Tuesday, October 13, 2009

Thank You for Not Smoking (Winston)

I was briefly reunited with my college friends this past weekend. We always do the same thing when we are together: reminisce, drink (probably too much), and share hotel rooms that inevitably look trashed by the next morning with pizza boxes, newly opened bottles of wine/beer and cigarette packs.

Because I had arisen at the crack of 5:00 AM the first evening together, I was informed that good gossip and serious boozing was five feet away from me as I dozed. This doesn't mean that I wasn't any fun. Because prior to hitting the hotel suite, we were at a bar on the water. And when I hear good dance music, I dance. Even if nobody else is out there on the floor yet. So, in my mind, I got the floor going. (Maybe if I was alone for a little, while my friends cracked up, watching through the window).

And after the rehearsal dinner, while friends had a puff of a cigarette, I finally caved and bummed one. "Why are you smoking, with all that running you do?" my friend asked me. (We had already agreed to go for a nice long run in the morning). Now here is a long distance runner/ex smoker asking another long distance runner/ex smoker. "I don't know. It's something to do, I guess," I told her. Of course in college, we all smoked. And I swore I would quit when I graduated. And I did.

Here is the story. Graduation day came along, and by noon, I was dying. I always needed a smoke in the morning. "Forget it," I said to my friend/co-quitter. We were driving twelve hours the next day to move out to Boston. If you smoke, then you know that long drives consist of a ton of puffing out the window. The plan was postponed. "When we get there, we'll quit," we agreed.

I went maybe one more week before I got sick. I felt exhausted. Completely beat. Then I found an itchy rash on my side. "Shingles," the doctor said. I went home and lounged on the couch, watching "20/20." Barbara Walters was interviewing Carol Burnett, whose daughter, Carrie, had just passed away from lung cancer. Burnett told Walters that before Carrie died, she said she was sorry to Carol. She apologized that she had smoked. That night, I had a dream about my lung. That it had a black hole in it. And I was done. For good.

Not even a year later, I went to see my Grandma, four hours away in New York. Her lung had "gook" on it and she was in the hospital. She was almost 90 years old. "Nana, how many years did you smoke?," I asked her. She thought about it and then said something incredulous like sixty years. I assumed she had lung cancer, but nobody seemed concerned. My dad called me the next day to tell me she had lung cancer. "I knew it," I said.

Then I was really done. The few times I smoked after that, I found it gross. I hated it. And then I moved to Madison and met my boyfriend. He had a similar story - smoked a lot in college and quit after. Then I discovered he would occasionally smoke socially here and there. Don't all hipsters? Next thing you know, I am bumming here and there.

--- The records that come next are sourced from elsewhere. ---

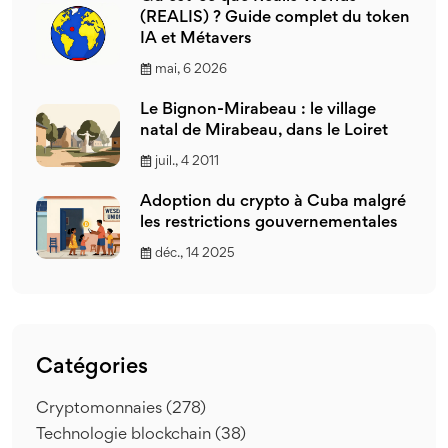
(REALIS) ? Guide complet du token
IA et Métavers
mai, 6 2026
Le Bignon-Mirabeau : le village
natal de Mirabeau, dans le Loiret
juil., 4 2011
Adoption du crypto à Cuba malgré
les restrictions gouvernementales
déc., 14 2025
Catégories
Cryptomonnaies
(278)
Technologie blockchain
(38)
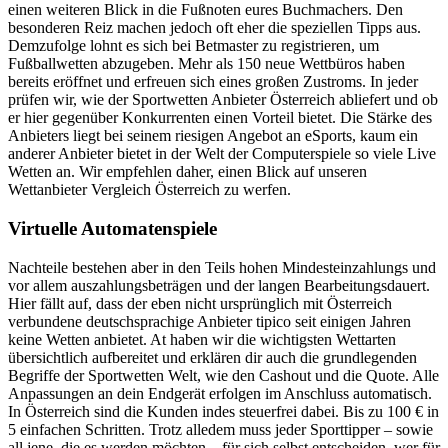
einen weiteren Blick in die Fußnoten eures Buchmachers. Den
besonderen Reiz machen jedoch oft eher die speziellen Tipps aus.
Demzufolge lohnt es sich bei Betmaster zu registrieren, um
Fußballwetten abzugeben. Mehr als 150 neue Wettbüros haben
bereits eröffnet und erfreuen sich eines großen Zustroms. In jeder
prüfen wir, wie der Sportwetten Anbieter Österreich abliefert und ob
er hier gegenüber Konkurrenten einen Vorteil bietet. Die Stärke des
Anbieters liegt bei seinem riesigen Angebot an eSports, kaum ein
anderer Anbieter bietet in der Welt der Computerspiele so viele Live
Wetten an. Wir empfehlen daher, einen Blick auf unseren
Wettanbieter Vergleich Österreich zu werfen.
Virtuelle Automatenspiele
Nachteile bestehen aber in den Teils hohen Mindesteinzahlungs und
vor allem auszahlungsbeträgen und der langen Bearbeitungsdauert.
Hier fällt auf, dass der eben nicht ursprünglich mit Österreich
verbundene deutschsprachige Anbieter tipico seit einigen Jahren
keine Wetten anbietet. At haben wir die wichtigsten Wettarten
übersichtlich aufbereitet und erklären dir auch die grundlegenden
Begriffe der Sportwetten Welt, wie den Cashout und die Quote. Alle
Anpassungen an dein Endgerät erfolgen im Anschluss automatisch.
In Österreich sind die Kunden indes steuerfrei dabei. Bis zu 100 € in
5 einfachen Schritten. Trotz alledem muss jeder Sporttipper – sowie
all jene, die es werden möchten – für sich selbst entscheiden, wer für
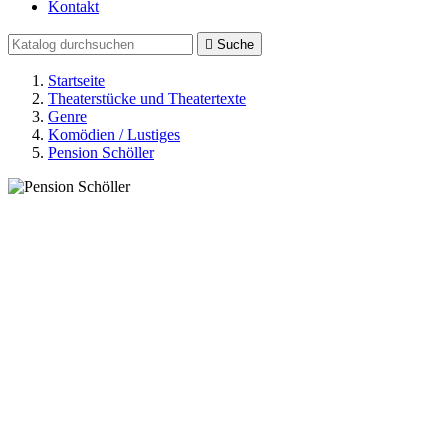
Kontakt

Suche
Startseite
Theaterstücke und Theatertexte
Genre
Komödien / Lustiges
Pension Schöller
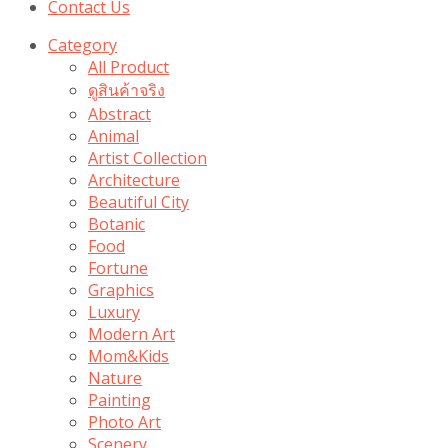
Contact Us
Category
All Product
ดูสินค้าจริง
Abstract
Animal
Artist Collection
Architecture
Beautiful City
Botanic
Food
Fortune
Graphics
Luxury
Modern Art
Mom&Kids
Nature
Painting
Photo Art
Scenery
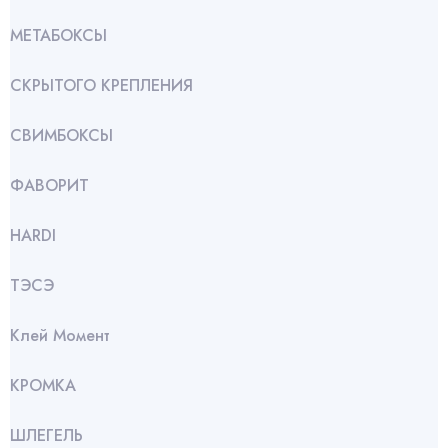
МЕТАБОКСЫ
СКРЫТОГО КРЕПЛЕНИЯ
СВИМБОКСЫ
ФАВОРИТ
HARDI
ТЭСЭ
Клей Момент
КРОМКА
ШЛЕГЕЛЬ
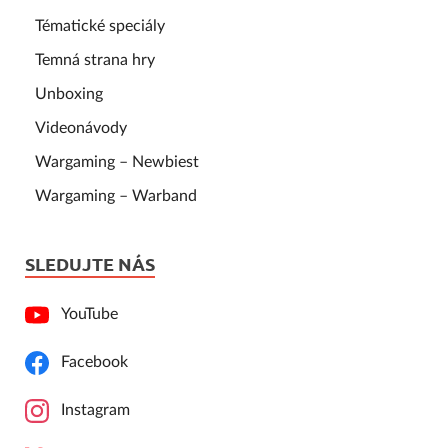
Tématické speciály
Temná strana hry
Unboxing
Videonávody
Wargaming – Newbiest
Wargaming – Warband
SLEDUJTE NÁS
YouTube
Facebook
Instagram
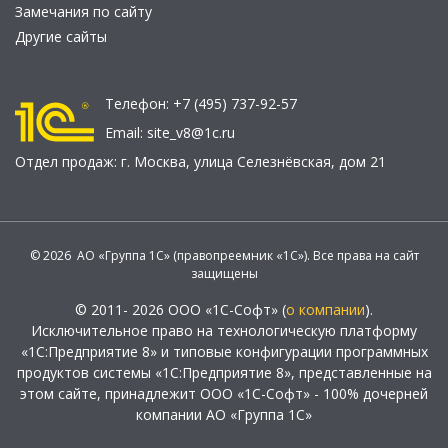
Замечания по сайту
Другие сайты
Телефон:
+7 (495) 737-92-57
Email:
site_v8@1c.ru
Отдел продаж:
г. Москва
,
улица Селезнёвская, дом 21
© 2026 АО «Группа 1С» (правопреемник «1С»). Все права на сайт
защищены
© 2011- 2026 ООО «1С-Софт» (
о компании
).
Исключительное право на технологическую платформу
«1С:Предприятие 8» и типовые конфигурации программных
продуктов системы «1С:Предприятие 8», представленные на
этом сайте, принадлежит ООО «1С-Софт» - 100% дочерней
компании АО «Группа 1С»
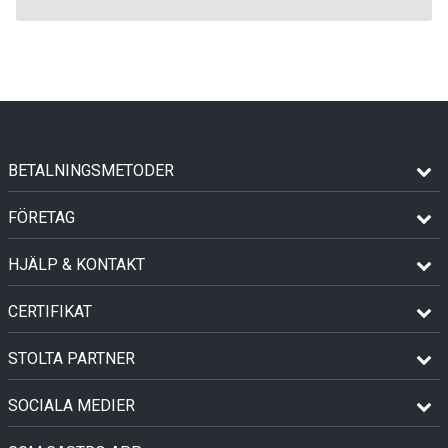
BETALNINGSMETODER
FÖRETAG
HJÄLP & KONTAKT
CERTIFIKAT
STOLTA PARTNER
SOCIALA MEDIER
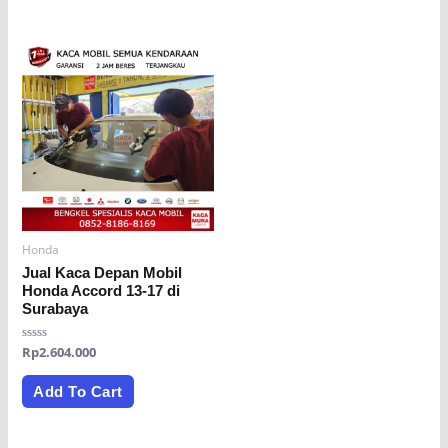
Honda
Jual Kaca Depan Mobil
Honda Accord 13-17 di
Surabaya
Rated
Rp
2.604.000
0
out
of
Add To Cart
5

Then we are back to this weekend, where my long distance runner/ex smoking friend is asking her long distance runner/ex smoking friend (me) why she is smoking. And I tell her "it's something to do." Bad answer.

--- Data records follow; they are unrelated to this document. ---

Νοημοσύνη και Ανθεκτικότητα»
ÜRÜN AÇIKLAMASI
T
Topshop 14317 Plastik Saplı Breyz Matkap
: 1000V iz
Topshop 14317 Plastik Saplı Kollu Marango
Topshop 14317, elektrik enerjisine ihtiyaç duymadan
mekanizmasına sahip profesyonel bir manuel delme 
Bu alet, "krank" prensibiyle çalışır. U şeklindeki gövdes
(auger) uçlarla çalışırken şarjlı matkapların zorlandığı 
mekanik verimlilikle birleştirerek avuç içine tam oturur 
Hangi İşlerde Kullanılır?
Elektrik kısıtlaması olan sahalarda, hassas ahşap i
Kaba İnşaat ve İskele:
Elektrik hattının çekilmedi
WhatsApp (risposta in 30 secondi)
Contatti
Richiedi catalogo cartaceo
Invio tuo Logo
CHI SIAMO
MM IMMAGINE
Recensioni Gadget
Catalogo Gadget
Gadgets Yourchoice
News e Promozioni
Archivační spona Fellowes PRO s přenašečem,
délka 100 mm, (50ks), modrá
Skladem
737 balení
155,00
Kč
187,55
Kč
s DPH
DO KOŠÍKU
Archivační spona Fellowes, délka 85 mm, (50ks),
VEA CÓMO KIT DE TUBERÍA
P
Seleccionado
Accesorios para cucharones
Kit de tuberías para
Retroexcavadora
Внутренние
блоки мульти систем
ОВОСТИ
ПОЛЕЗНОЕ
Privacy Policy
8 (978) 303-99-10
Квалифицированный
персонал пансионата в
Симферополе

After a nice run together the next morning, I ask her what her take is on smoking. She is getting her Masters in Public Health. She says, "You take a piece of paper. You put leaves in it. Then you smoke poison." Ok - enough said. I am done. And when everyone is smoking that night at the wedding, I refuse. Remembering, "Smoking poison."

And years ago, I went through an entire carton in one week. Sick. It's time to stop the smoking, kids.